LLM (Large Language Model)

An AI model trained on vast amounts of text data, capable of understanding and generating human-like text. Claude (Anthropic) and GPT-4o (OpenAI) are LLMs used by GRC Crest.

MFA (Multi-Factor Authentication)

A security mechanism requiring users to verify their identity using two or more methods (e.g. password + phone code). GRC Crest implements MFA as: something you know (password) + something you have (authenticator app or email access).

n8n

An open-source workflow automation tool used to trigger remediation scripts automatically when compliance violations are detected.

NIST 800-53

A security control catalogue published by the US National Institute of Standards and Technology.
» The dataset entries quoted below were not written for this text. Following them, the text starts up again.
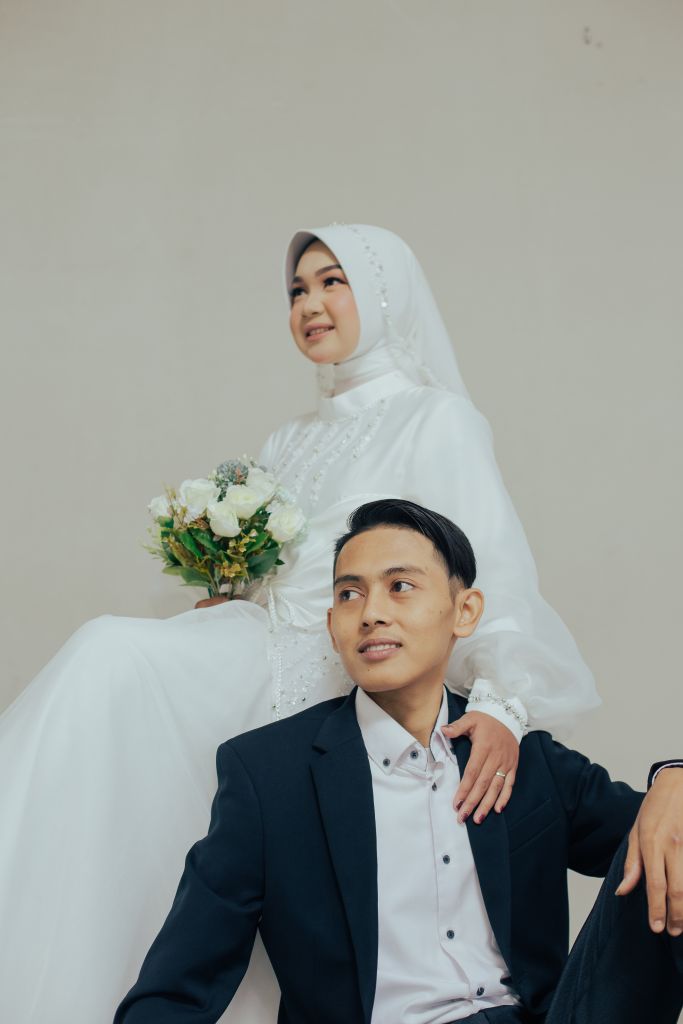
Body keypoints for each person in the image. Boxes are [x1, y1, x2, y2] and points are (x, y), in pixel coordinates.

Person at [0, 225, 599, 1023]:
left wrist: (499, 702)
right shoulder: (287, 436)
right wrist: (230, 592)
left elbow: (488, 571)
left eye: (332, 282)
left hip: (332, 667)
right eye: (296, 290)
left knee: (109, 654)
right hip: (258, 643)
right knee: (107, 696)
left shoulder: (436, 418)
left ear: (383, 296)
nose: (310, 304)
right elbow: (287, 578)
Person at [115, 498, 683, 1024]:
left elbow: (656, 834)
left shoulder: (523, 757)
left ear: (464, 611)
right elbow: (177, 986)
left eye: (401, 586)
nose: (371, 614)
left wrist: (674, 779)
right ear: (332, 625)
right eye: (349, 594)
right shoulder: (269, 775)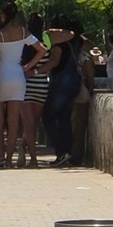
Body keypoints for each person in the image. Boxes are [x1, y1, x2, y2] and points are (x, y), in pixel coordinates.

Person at [0, 2, 36, 167]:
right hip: (18, 75)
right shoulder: (23, 32)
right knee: (14, 121)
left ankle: (1, 155)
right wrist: (28, 66)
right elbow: (43, 49)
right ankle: (10, 159)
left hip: (2, 76)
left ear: (2, 15)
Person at [41, 18, 86, 167]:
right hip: (74, 81)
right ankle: (68, 153)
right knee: (64, 118)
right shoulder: (76, 43)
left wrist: (35, 71)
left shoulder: (59, 44)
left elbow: (54, 62)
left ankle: (61, 152)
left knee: (47, 116)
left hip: (61, 83)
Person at [21, 13, 51, 167]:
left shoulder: (24, 42)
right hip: (41, 84)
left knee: (28, 124)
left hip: (26, 84)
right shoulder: (46, 42)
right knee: (34, 124)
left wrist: (28, 68)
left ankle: (31, 157)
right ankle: (25, 151)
Required for US federal government IT systems; widely adopted as best practice.

OPA (Open Policy Agent)

An open-source policy engine that allows you to define and enforce rules across infrastructure using a language called Rego. The core engine of GRC Crest's Policy-as-Code layer.

otplib

The Node.js library used to generate and verify TOTP codes (RFC 6238). Compatible with Google Authenticator, Authy, and all standard TOTP apps.

PaC (Policy-as-Code)

The practice of writing compliance and security policies as machine-readable code so they can be version-controlled, tested, and automatically enforced by computers.

Penetration Test (Pentest)

A simulated cyberattack performed by security professionals to identify vulnerabilities before real attackers can exploit them. Most compliance frameworks require an annual pentest.

Prometheus

An open-source monitoring and alerting system used to collect and stream real-time metrics from infrastructure — feeding the Continuous Controls Monitoring layer.
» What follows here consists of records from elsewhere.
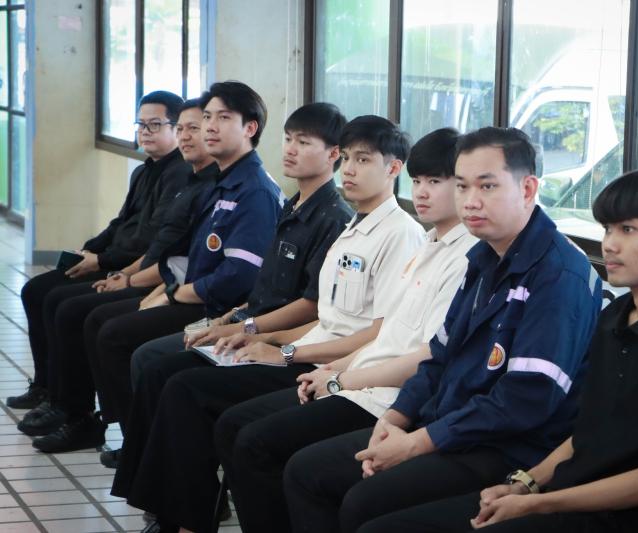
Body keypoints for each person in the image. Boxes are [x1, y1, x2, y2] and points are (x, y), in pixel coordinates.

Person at [356, 168, 638, 533]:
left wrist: (538, 503)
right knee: (379, 519)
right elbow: (586, 432)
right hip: (564, 496)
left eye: (628, 230)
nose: (610, 244)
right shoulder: (615, 317)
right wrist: (525, 484)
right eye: (608, 229)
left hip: (616, 518)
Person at [113, 115, 426, 533]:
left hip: (332, 368)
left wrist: (284, 351)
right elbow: (326, 318)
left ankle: (188, 521)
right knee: (174, 379)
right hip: (307, 353)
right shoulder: (353, 226)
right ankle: (178, 517)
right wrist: (256, 334)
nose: (349, 169)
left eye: (363, 160)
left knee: (198, 397)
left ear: (393, 168)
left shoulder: (400, 234)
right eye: (348, 158)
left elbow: (375, 334)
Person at [282, 126, 602, 533]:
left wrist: (417, 442)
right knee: (307, 472)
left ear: (527, 189)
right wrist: (395, 419)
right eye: (463, 186)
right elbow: (439, 356)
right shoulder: (484, 257)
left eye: (487, 186)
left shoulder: (558, 274)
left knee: (365, 505)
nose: (471, 200)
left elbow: (525, 401)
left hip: (507, 448)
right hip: (450, 425)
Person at [211, 127, 479, 532]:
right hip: (351, 375)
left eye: (436, 182)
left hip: (385, 395)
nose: (423, 192)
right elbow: (383, 333)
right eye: (419, 181)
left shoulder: (455, 254)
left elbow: (423, 355)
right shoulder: (426, 243)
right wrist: (328, 369)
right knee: (238, 427)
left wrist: (326, 372)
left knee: (266, 448)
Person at [97, 101, 354, 469]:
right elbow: (261, 288)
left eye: (303, 142)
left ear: (333, 154)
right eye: (288, 139)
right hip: (245, 320)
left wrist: (245, 329)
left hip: (277, 340)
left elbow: (309, 306)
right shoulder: (293, 205)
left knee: (168, 374)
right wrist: (226, 321)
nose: (290, 149)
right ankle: (146, 468)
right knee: (154, 362)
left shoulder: (331, 217)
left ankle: (167, 482)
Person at [30, 81, 283, 453]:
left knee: (114, 334)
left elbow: (238, 276)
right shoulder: (219, 182)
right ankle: (121, 431)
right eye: (205, 118)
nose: (207, 128)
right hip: (191, 294)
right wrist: (164, 288)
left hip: (217, 308)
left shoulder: (252, 190)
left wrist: (170, 292)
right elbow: (181, 253)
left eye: (222, 118)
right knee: (82, 313)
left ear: (250, 128)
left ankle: (133, 439)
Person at [17, 98, 218, 447]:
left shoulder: (190, 177)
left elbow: (158, 246)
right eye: (141, 124)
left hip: (168, 284)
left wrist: (115, 269)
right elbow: (125, 225)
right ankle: (52, 392)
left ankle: (83, 414)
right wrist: (91, 250)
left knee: (73, 310)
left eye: (156, 125)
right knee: (39, 291)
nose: (145, 132)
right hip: (142, 271)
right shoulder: (147, 171)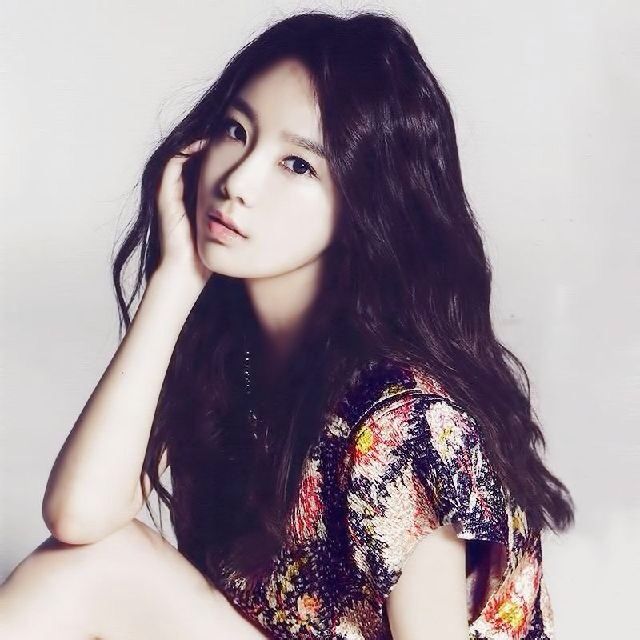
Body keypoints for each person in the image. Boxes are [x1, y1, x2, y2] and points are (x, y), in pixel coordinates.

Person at [0, 10, 574, 639]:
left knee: (94, 573)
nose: (237, 181)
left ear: (363, 205)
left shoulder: (401, 423)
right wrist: (174, 283)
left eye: (298, 165)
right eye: (236, 131)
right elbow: (80, 514)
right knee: (89, 564)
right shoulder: (229, 347)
RAG (Retrieval-Augmented Generation)

An AI technique where a language model is given access to a specific database of documents so it can retrieve relevant information before generating a response. Used in the vendor risk agent to match reports against the corporate rubric.

Rate Limiting

Restricting how many times an action can be performed in a given time window. GRC Crest rate-limits MFA verification (5 attempts / 15 minutes) and email OTP sends (3 sends / 15 minutes) to prevent brute-force attacks.

Rego

The policy language used by Open Policy Agent. Written in a logic-based syntax, Rego rules evaluate input data and return decisions (allow/deny). Example: a Rego rule that denies any S3 bucket with a public ACL.

Risk Acceptance

A formal decision by an organisation to accept a known security risk rather than fix it — typically because the fix would cause more harm than the risk itself. Requires documented sign-off and is one of the three categories that always escalates to a human in GRC Crest.

Semgrep

An open-source static analysis tool that scans source code for security vulnerabilities and policy violations. Semgrep rules can be customised to enforce organisation-specific patterns.
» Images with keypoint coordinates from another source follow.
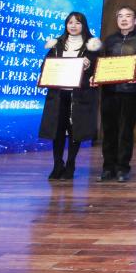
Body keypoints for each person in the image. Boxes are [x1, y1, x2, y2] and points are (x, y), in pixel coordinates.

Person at [39, 11, 101, 180]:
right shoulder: (57, 44)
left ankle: (71, 164)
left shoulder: (92, 45)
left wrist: (89, 68)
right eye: (70, 22)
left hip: (79, 96)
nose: (73, 26)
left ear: (84, 25)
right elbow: (45, 66)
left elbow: (98, 70)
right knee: (57, 130)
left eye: (77, 22)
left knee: (75, 130)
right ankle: (57, 164)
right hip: (58, 94)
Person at [97, 5, 136, 183]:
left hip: (130, 92)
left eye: (128, 16)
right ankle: (108, 168)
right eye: (120, 16)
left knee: (126, 131)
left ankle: (122, 168)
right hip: (109, 91)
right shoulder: (109, 40)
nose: (123, 19)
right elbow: (102, 63)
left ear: (135, 20)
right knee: (109, 130)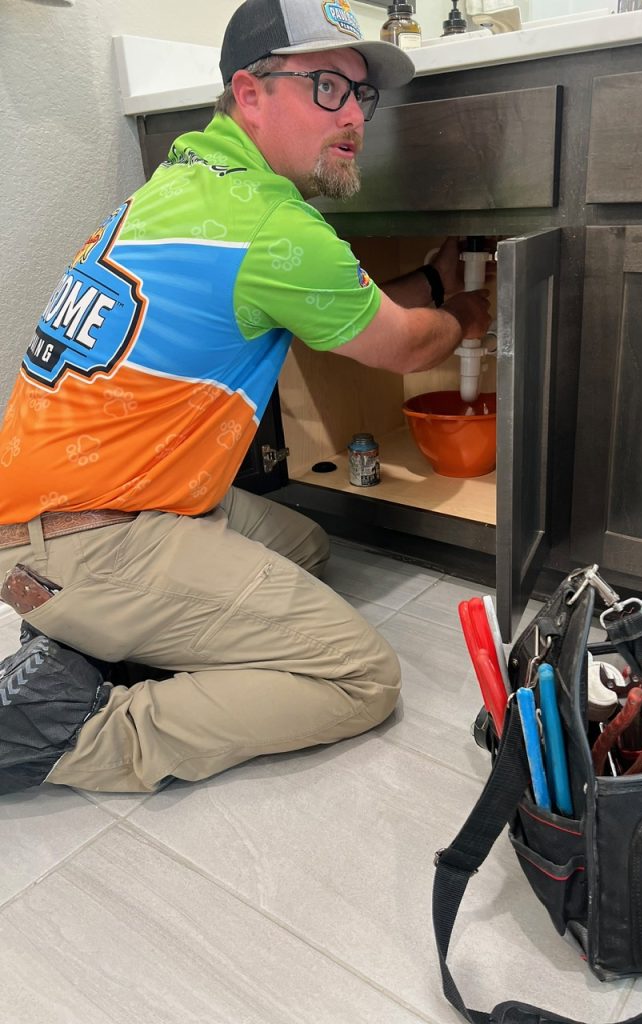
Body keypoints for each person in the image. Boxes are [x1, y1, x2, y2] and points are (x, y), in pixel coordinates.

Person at [0, 0, 491, 794]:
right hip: (93, 542)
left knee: (307, 548)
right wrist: (467, 312)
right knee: (361, 678)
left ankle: (85, 644)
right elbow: (403, 345)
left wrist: (433, 285)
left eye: (361, 94)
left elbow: (354, 313)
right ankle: (71, 732)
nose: (353, 116)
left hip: (57, 517)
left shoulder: (181, 186)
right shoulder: (272, 227)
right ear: (250, 93)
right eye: (326, 86)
SMTP (Simple Mail Transfer Protocol)

The standard protocol for sending email. GRC Crest uses SMTP (via Nodemailer) to deliver email OTP codes.

SOC 2 (System and Organisation Controls 2)

A US auditing framework for technology companies. SOC 2 Type I is a point-in-time assessment; SOC 2 Type II covers a period (typically 6–12 months). Almost all enterprise SaaS customers require a SOC 2 Type II report before signing contracts.

Terraform

An infrastructure-as-code tool that allows engineers to define cloud infrastructure in configuration files. OPA rules can evaluate Terraform plans before resources are deployed.

TOTP (Time-based One-Time Password)

A standard (RFC 6238) for generating short-lived codes using a shared secret. Google Authenticator implements TOTP. Codes change every 30 seconds and cannot be reused.

TruffleHog

An open-source tool that scans git repositories and commits for accidentally exposed secrets (API keys, passwords, tokens).

TypeScript

A typed superset of JavaScript. TypeScript adds static types that are checked at compile time — catching contract errors before runtime. GRC Crest uses strict TypeScript 5.8.

Vercel AI SDK

The official AI library from Vercel. Provides a unified generateText() function that works with Anthropic Claude, OpenAI GPT, and any OpenAI-compatible endpoint — eliminating provider-specific request/response code.

VSAQ (Vendor Security Assessment Questionnaire)

A detailed security questionnaire sent to vendors to assess their security posture before onboarding.